Извозчик наклонился с козел и лениво осведомился:
— Куда едем, сэр?
Не переведя толком дух, Грэм уже сообщал, почти крича, знакомо-незнакомый адрес, хрипло добавляя:
— Получишь гинею, если поторопишься!
Длинная плеть хлестнула лошадей. Кэб затрясся и понесся вперед по неровной брусчатке. Колеса оглушительно тарахтели, вся повозка тряслась, но тем не менее привычному к космическим скоростям Грэму казалось, что они летят вперед со страшной скоростью. За стеклами окон мелькали старинные здания, трех- или четырехэтажные, построенные из камня или кирпича, на перекрестках стояли полицейские в смешных яйцевидных шлемах.
Здесь ничто не было ему знакомо. Костюмы, фасады, средства передвижения — все выглядело странным и невиданным. И все же это была Земля. Может быть, Земля какой-то другой эпохи, но это не имело такого уж большого значения.
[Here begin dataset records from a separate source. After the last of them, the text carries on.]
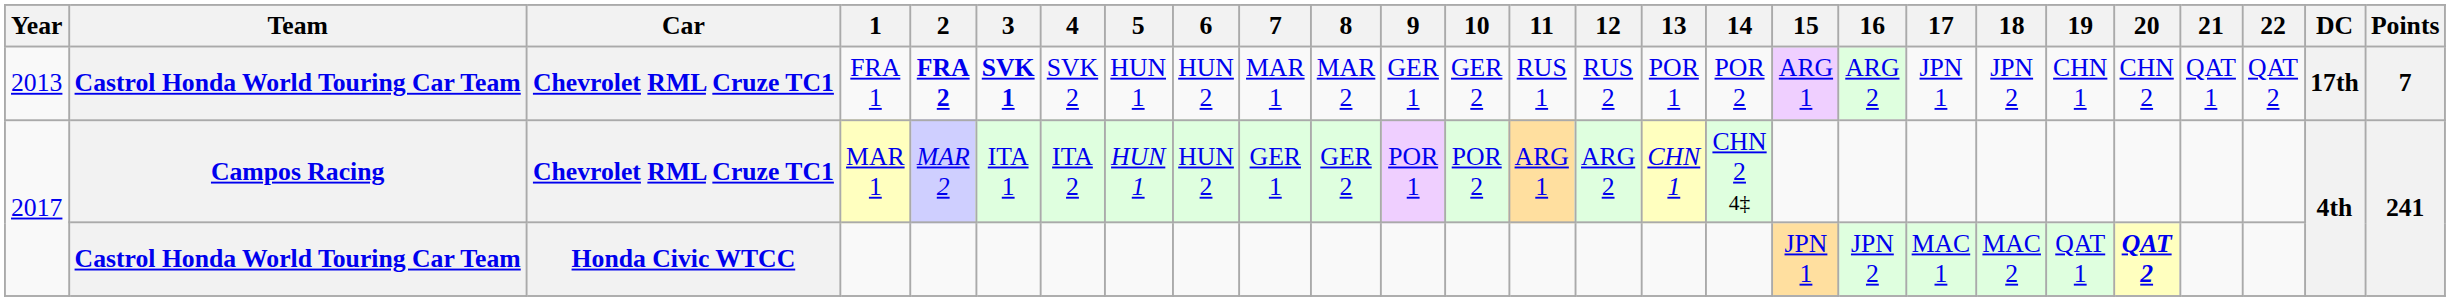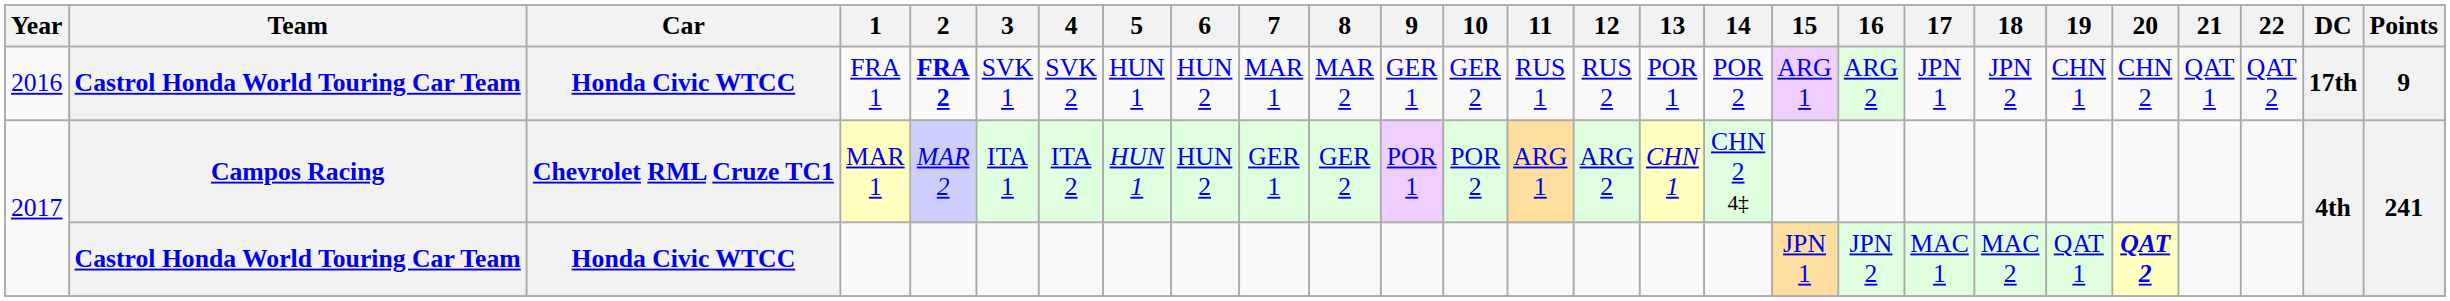FRA 1 | Year: 2013 -> 2016
FRA 1 | Car: Chevrolet RML Cruze TC1 -> Honda Civic WTCC
FRA 1 | 3: bold -> normal
FRA 1 | Points: 7 -> 9
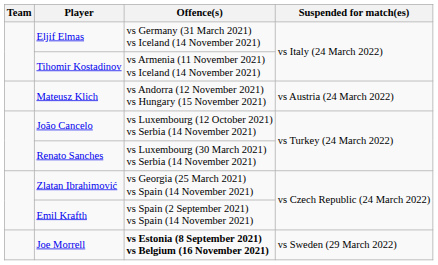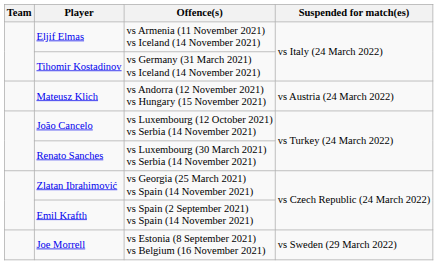Eljif Elmas | Offence(s): vs Germany (31 March 2021) vs Iceland (14 November 2021) -> vs Armenia (11 November 2021) vs Iceland (14 November 2021)
Tihomir Kostadinov | Offence(s): vs Armenia (11 November 2021) vs Iceland (14 November 2021) -> vs Germany (31 March 2021) vs Iceland (14 November 2021)
Joe Morrell | Offence(s): bold -> normal
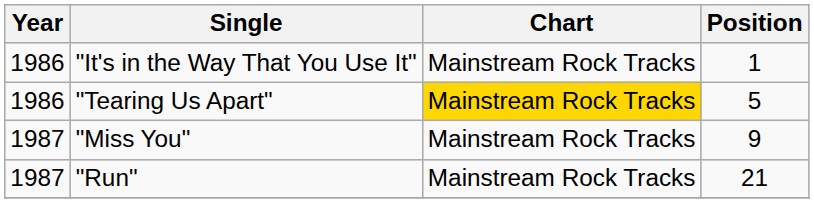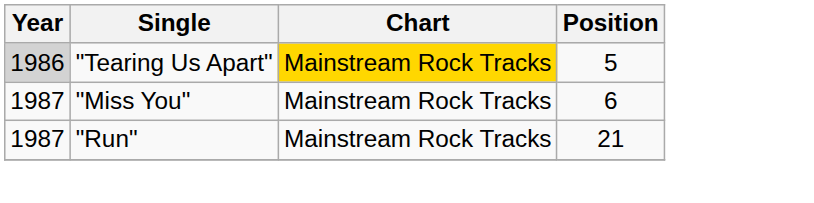- row: 1986 | "It's in the Way That You Use It" | Mainstream Rock Tracks | 1
"Tearing Us Apart" | Year: no background -> lightgrey background
"Miss You" | Position: 9 -> 6
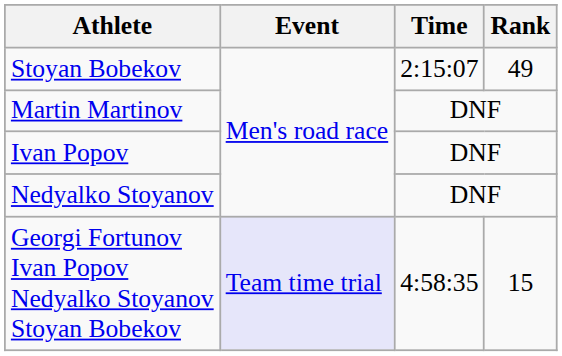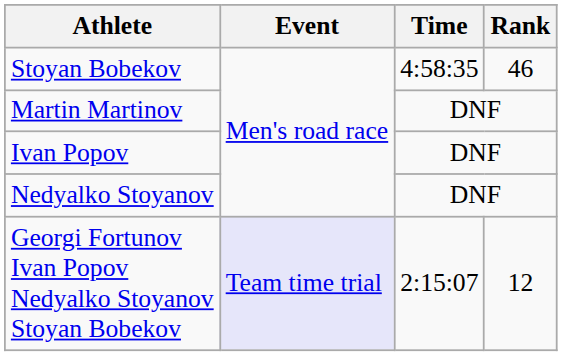Stoyan Bobekov | Time: 2:15:07 -> 4:58:35
Stoyan Bobekov | Rank: 49 -> 46
Georgi Fortunov Ivan Popov Nedyalko Stoyanov Stoyan Bobekov | Time: 4:58:35 -> 2:15:07
Georgi Fortunov Ivan Popov Nedyalko Stoyanov Stoyan Bobekov | Rank: 15 -> 12
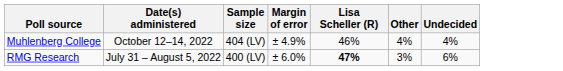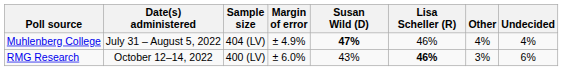+ column: Susan Wild (D) | 47% | 43%
Muhlenberg College | Date(s) administered: October 12–14, 2022 -> July 31 – August 5, 2022
RMG Research | Date(s) administered: July 31 – August 5, 2022 -> October 12–14, 2022
RMG Research | Lisa Scheller (R): 47% -> 46%
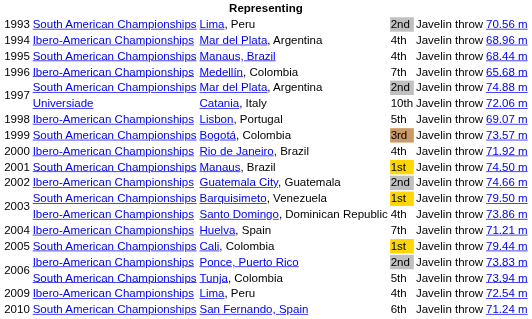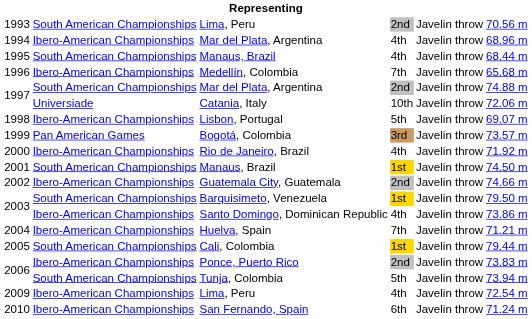1999 | column 2: South American Championships -> Pan American Games
2010 | column 2: South American Championships -> Ibero-American Championships
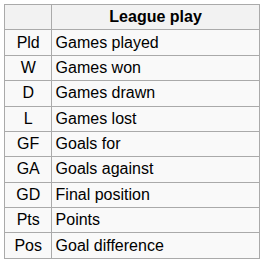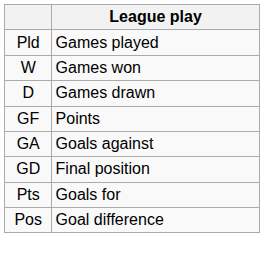- row: L | Games lost
GF | League play: Goals for -> Points
Pts | League play: Points -> Goals for
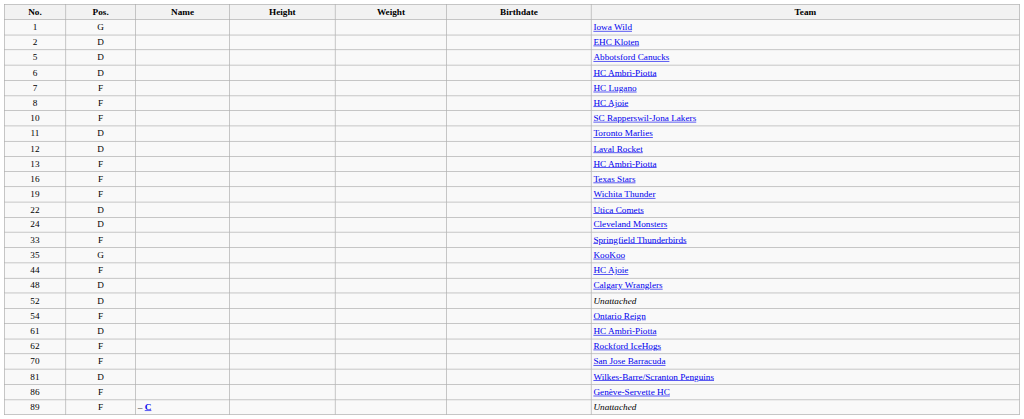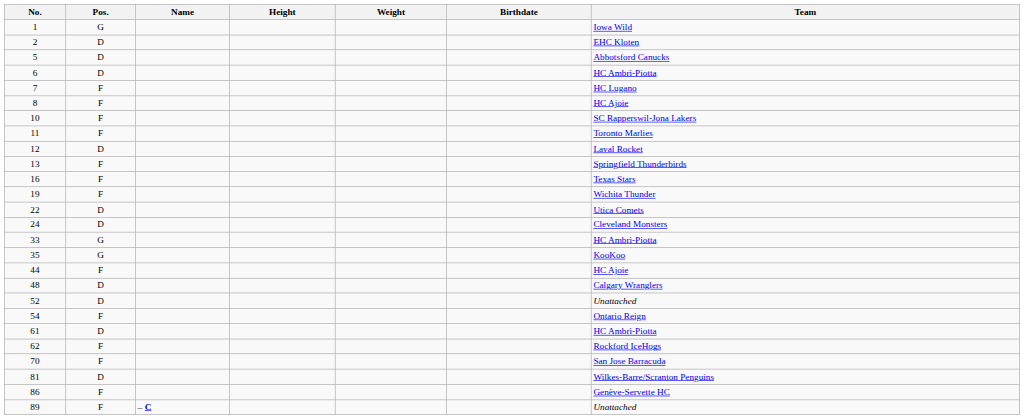11 | Pos.: D -> F
13 | Team: HC Ambrì-Piotta -> Springfield Thunderbirds
33 | Pos.: F -> G
33 | Team: Springfield Thunderbirds -> HC Ambrì-Piotta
Если неведомые силы перестанут мотать его по разным пространствам, а начнут лишь менять эпохи, у него останется шанс рано или поздно вернуться в свой мир, в мир, который он знал.
Он попытался проникнуть в мысли того, другого. Мыслей не было… Как его зовут? Да, вот его имя. Джон… Джон Уилбери…
Джон Уилбери сидел на жесткой скамье, бессильно откинувшись назад, и трясся вместе с кэбом. В голове у него все смешалось — отчаяние и гнев, злоба и бессилие, надежда и страх. Он не мог думать, не мог даже пошевелиться. Его парализовало ожидание чего-то неизбежного.